Cotopaxi
- Type: Private benefit corporation
- Industry: Apparel
- Founded: 2014; 12 years ago
- Founder: Davis Smith and Stephen Jacob
- Headquarters: Salt Lake City, Utah, U.S.
- Products: Outdoor clothing and gear
- Website: cotopaxi.com

= Cotopaxi (company) =

Outdoor gear company

Cotopaxi is a Salt Lake City-based outdoor gear company known for colorful, sustainably made backpacks and jackets, adorned with a llama mascot.

== History ==
Cotopaxi was founded in 2014 by Davis Smith, Stephan Jacob and CJ Whittaker. The company took its name from a volcano in Ecuador, where Smith had spent time as a child.

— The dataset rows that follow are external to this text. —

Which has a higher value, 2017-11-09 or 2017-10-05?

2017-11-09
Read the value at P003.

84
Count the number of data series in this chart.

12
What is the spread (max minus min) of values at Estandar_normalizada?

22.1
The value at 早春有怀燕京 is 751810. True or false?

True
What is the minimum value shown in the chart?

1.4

It was certified as a B corporation.

Range Light Ventures, now known as Ridgeline Ventures, led a 2016 funding round of $11.1 million for Cotopaxi. In 2021, the company announced a funding round of $45 million, which included Bain Capital.

== Leadership ==
Smith stepped down as CEO in 2023 to serve a three-year mission for The Church of Jesus Christ of Latter-day Saints in Recife, Brazil. He was replaced by Damien Huang. Huang left in 2024 and was replaced by Lindsay Shumlas, who had been serving as chief operation officer and chief financial officer for the company.